Ortega’s predilection for defending the indefensible, notoriously revealed in his attack-dog tactics for Backpage.com while editor at The Village Voice, stretches back two decades when he was working at the New Times Inc. paper The Pitch in Kansas City.
A local news team at KCTV Channel 5 had produced an investigative series on pedophiles using internet chat rooms to trap children. The investigation was carried out in conjunction with a community organization which in 2003 began flushing out online predators by having volunteers in chat rooms pose as minors.
In the KCTV investigation, men who had chatted online with “girls” or “boys” arranged to meet with them at an address. When they arrived at the location expecting a sexual encounter with a minor, they were met with cameras rolling. During the series, the news team surprised and identified 16 predators.

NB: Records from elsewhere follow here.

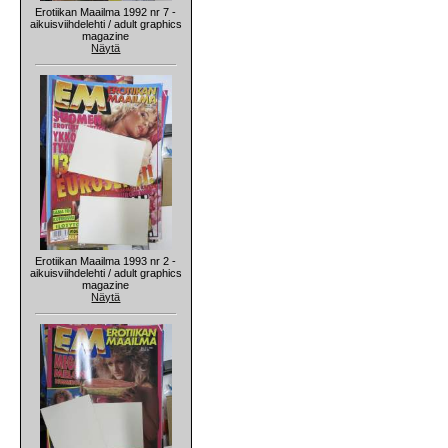
Erotiikan Maailma 1992 nr 7 -
aikuisviihdelehti / adult graphics
magazine
Näytä
Erotiikan Maailma 1993 nr 2 -
aikuisviihdelehti / adult graphics
magazine
Näytä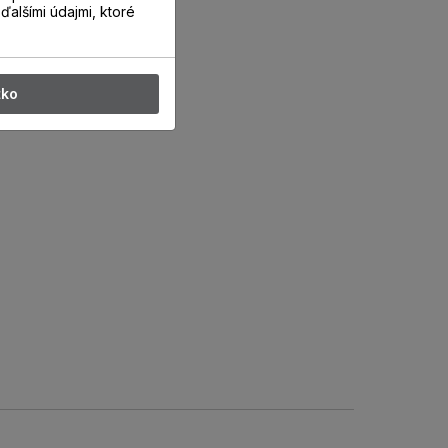
ďalšími údajmi, ktoré
tko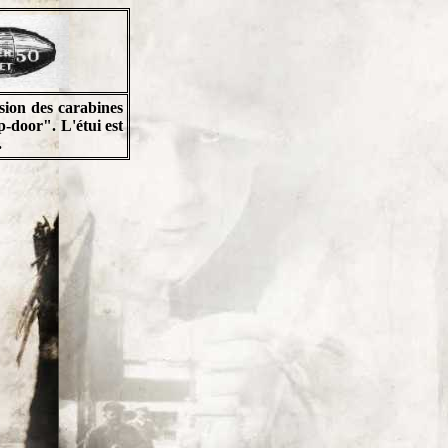
sion des carabines
-door". L'étui est
.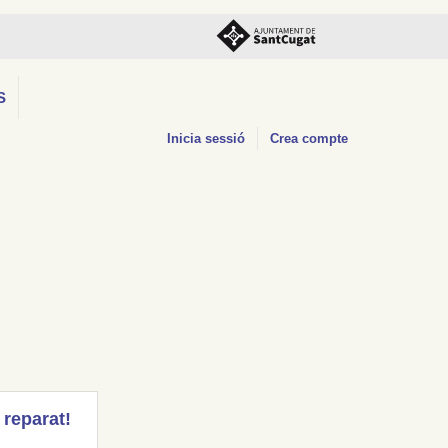
S
Inicia sessió
Crea compte
 reparat!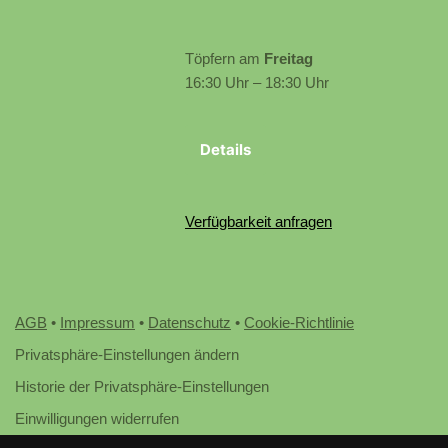
Töpfern am
Freitag
16:30 Uhr – 18:30 Uhr
Details
Verfügbarkeit anfragen
AGB
•
Impressum
•
Datenschutz
•
Cookie-Richtlinie
Privatsphäre-Einstellungen ändern
Historie der Privatsphäre-Einstellungen
Einwilligungen widerrufen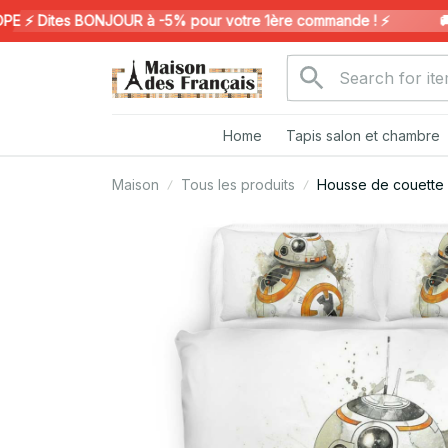
 Dites BONJOUR à -5% pour votre 1ère commande ! ⚡️
🚚 LI
Home
Tapis salon et chambre
Maison
Tous les produits
Housse de couette 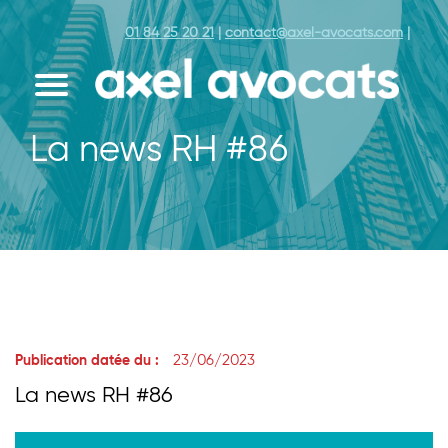
01 84 25 20 21
|
contact@axel-avocats.com
|
La news RH #86
23/06/2023
Publication datée du :
La news RH #86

The investigation led local law enforcement to increase policing of chat rooms and prosecutions of their denizens.
But Tony Ortega threw support to the predators while attacking the station, accusing KCTV of trying to “scare” viewers. Ortega called the reporter behind the series a “dumbass” and wrote that “Channel 5 has now established beyond a doubt that if your 14-year-old is hankering for oral sex and a six-pack of beer from a flabby geriatric, satisfaction is just a few keystrokes away.”
Ortega subsequently devoted six pages of The Pitch to the defense of one of the men caught who claimed entrapment. But Ortega’s rant in support of pedophilia did not stop there. Through the ensuing year, Ortega continued to harangue the station, writing about “the pervert-obsessed ways of KCTV Channel 5,” its “lurid investigations,” and its “sleazy ratings ploy.”
Ortega’s agenda was transparent—give predators free rein to indulge their criminal perversions at the expense of children, while vilifying those who sought to unmask them and bring them to justice.
Mythology describes hellhounds as guardians of the underworld, demons in the guise of dogs who serve as heralds of death. Given his long track record defending predators and their deviant practices, hellhound perfectly describes Tony Ortega.
He is no less the harbinger of evil today than he was two decades ago. Ortega’s pattern has not changed, only the names of those he denigrates—and those he panders to.